Demand for Operational Cybersecurity — Triggered by AI Vulnerabilities and AI-Enabled Attacks
Demand for Data Security — Accelerated by AI Agents
Demand for Full-Stack Security — Driven by the Expansion of AI Applications
Security spending of Chinese enterprises has long stayed below 2% of IT budgets, trailing the global average of 3.05%. As AI penetrates all sectors, security infrastructure transforms from cost center to foundational capability ensuring business continuity, protecting institutional reputation, and guaranteeing organizational survival. According to IDC, China’s data security market is expected to reach approximately RMB 20.5 billion by 2027.
Cybersecurity's scale as a foundational industry will expand proportionally with digital and intelligent transformation. For every enterprise, the question is not whether to strengthen security architecture in this AI-driven offense-defense landscape, but how quickly and comprehensively to act. The answer determines not only survival but competitive position in the emerging industrial order.

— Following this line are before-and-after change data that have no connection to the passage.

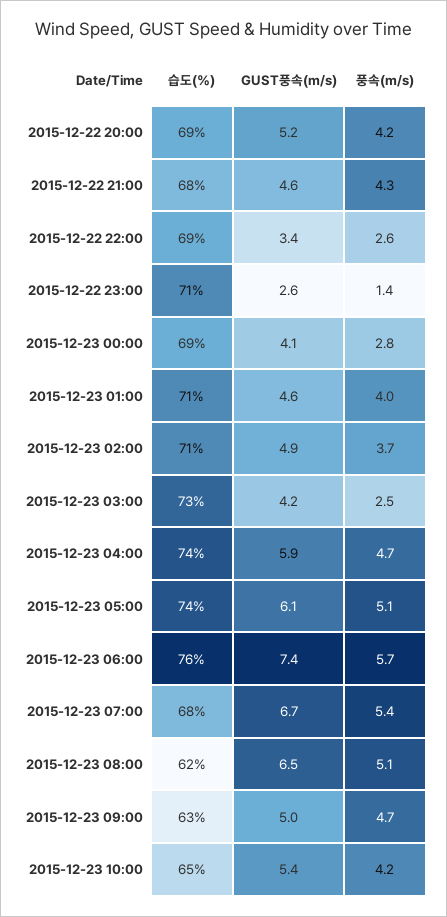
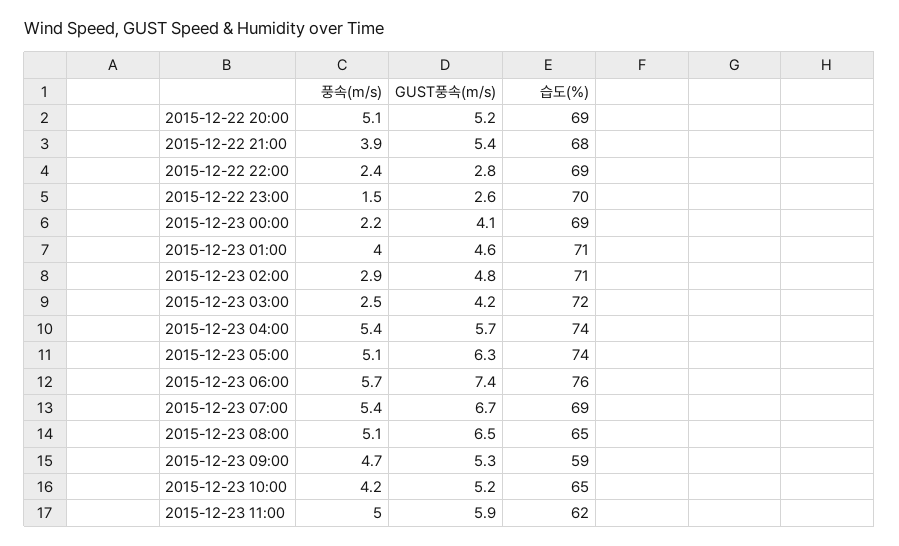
풍속(m/s), 2015-12-22 20:00: 4.2 -> 5.1
GUST풍속(m/s), 2015-12-22 21:00: 4.6 -> 5.4
풍속(m/s), 2015-12-22 21:00: 4.3 -> 3.9
GUST풍속(m/s), 2015-12-22 22:00: 3.4 -> 2.8
풍속(m/s), 2015-12-22 22:00: 2.6 -> 2.4
습도(%), 2015-12-22 23:00: 71 -> 70
풍속(m/s), 2015-12-22 23:00: 1.4 -> 1.5
풍속(m/s), 2015-12-23 00:00: 2.8 -> 2.2
GUST풍속(m/s), 2015-12-23 02:00: 4.9 -> 4.8
풍속(m/s), 2015-12-23 02:00: 3.7 -> 2.9
습도(%), 2015-12-23 03:00: 73 -> 72
GUST풍속(m/s), 2015-12-23 04:00: 5.9 -> 5.7
풍속(m/s), 2015-12-23 04:00: 4.7 -> 5.4
GUST풍속(m/s), 2015-12-23 05:00: 6.1 -> 6.3
습도(%), 2015-12-23 07:00: 68 -> 69
습도(%), 2015-12-23 08:00: 62 -> 65
습도(%), 2015-12-23 09:00: 63 -> 59
GUST풍속(m/s), 2015-12-23 09:00: 5 -> 5.3
GUST풍속(m/s), 2015-12-23 10:00: 5.4 -> 5.2
풍속(m/s), 2015-12-23 11:00: none -> 5
GUST풍속(m/s), 2015-12-23 11:00: none -> 5.9
습도(%), 2015-12-23 11:00: none -> 62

1. Why is the 2026 Beijing Cyber Security Conference relevant to traditional enterprises?
Because the conference showed that cyber risk is no longer confined to technology vendors or AI developers. Traditional enterprises increasingly rely on AI-enabled software, connected operational systems, and digitized supply chains. That makes them exposed to stricter compliance requirements, more sophisticated attack methods, and greater operational disruption if security controls fall behind.
2. What is the biggest takeaway for companies that do not provide AI services?
The main lesson is that using AI carries governance and security responsibilities even if AI is not the company’s product. If an enterprise deploys AI tools in manufacturing, customer service, logistics, risk management, or internal operations, it must treat AI security, data protection, and resilience as core business priorities rather than narrow IT tasks.
3. How should enterprises respond to the trends highlighted at BCS 2026?
Enterprises should move beyond patch-and-repair thinking and adopt a more strategic model built around proactive compliance, data lifecycle protection, business continuity planning, and integrated cyber defense. Leadership teams should also assess whether their current governance structures, vendor oversight, and incident response capabilities are strong enough for an AI-shaped threat environment.